Extract provided Block Start

September 3 2012
In Peru interactive learning is not just about computers
Thanks the rapid development and affordability of satellite technology, the world’s most remote and impoverished regions have access to TV. But access to technology alone does not always equate to greater levels of learning, especially in homes where the TV is bigger than the bookcase. For children in a deprived district of Lima, state of the art technology has inspired love of reading and writing.
03/09/2012 - When Kiana Basilio recently came first in a Ministry of Education reading contest for under-12s, those around her knew that it came about from her inquisitive nature and addiction to reading that has been nurtured over time. Access to quality education was one of several obstacles faced by Kiana’s family who live in Carabayllo in northern Lima.
Literacy helps strengthen families in Peru © S. Preisch
Addressing issues of survival
Basic literacy rates are relatively high in Peru where UNESCO has estimated that one-in-seven people live below the poverty line. Those who cannot read or write are more often among migrants from rural areas who seek a better life in the city. Many end up as single parents, rearing large families living in one or two rooms with little or no sanitation. At the mercy of exploitative employers in the informal economy, women occasionally find employment as domestic help while men vie for construction work. Many of such families become dysfunctional. The unemployed are particularly vulnerable to extreme poverty. Single parents who find a job are often forced to leave their children unattended over long periods. Addressing issues of day-to-day survival means that children’s literacy is often overlooked by parents who rarely get to discover how it can open doors to a better life.

Extract provided Block End
Dataset section Block Start

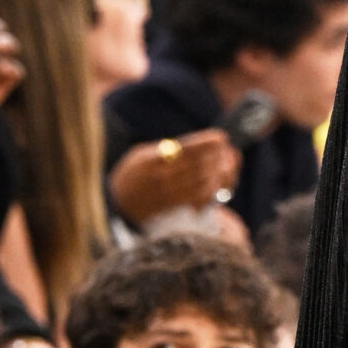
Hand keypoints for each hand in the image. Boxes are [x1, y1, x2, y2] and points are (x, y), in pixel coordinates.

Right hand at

Dataset section Block End

* _Problems to solve_
A) Please duplicate the passage of the Peru literacy article from "03/09/2012 - When" to "in northern Lima.".
B) Answer these questions on the Peru literacy article:
(i) Where does Kiana's family live?
(ii) What share of people in Peru does UNESCO estimate live under the poverty line?
(iii) What contest did Kiana come first in?
Use only the Peru literacy article, not the listing.

* _Solutions by task_
A)
03/09/2012 - When Kiana Basilio recently came first in a Ministry of Education reading contest for under-12s, those around her knew that it came about from her inquisitive nature and addiction to reading that has been nurtured over time. Access to quality education was one of several obstacles faced by Kiana’s family who live in Carabayllo in northern Lima.

B)
(i) Carabayllo, in northern Lima
(ii) One in seven
(iii) A Ministry of Education reading contest for under-12s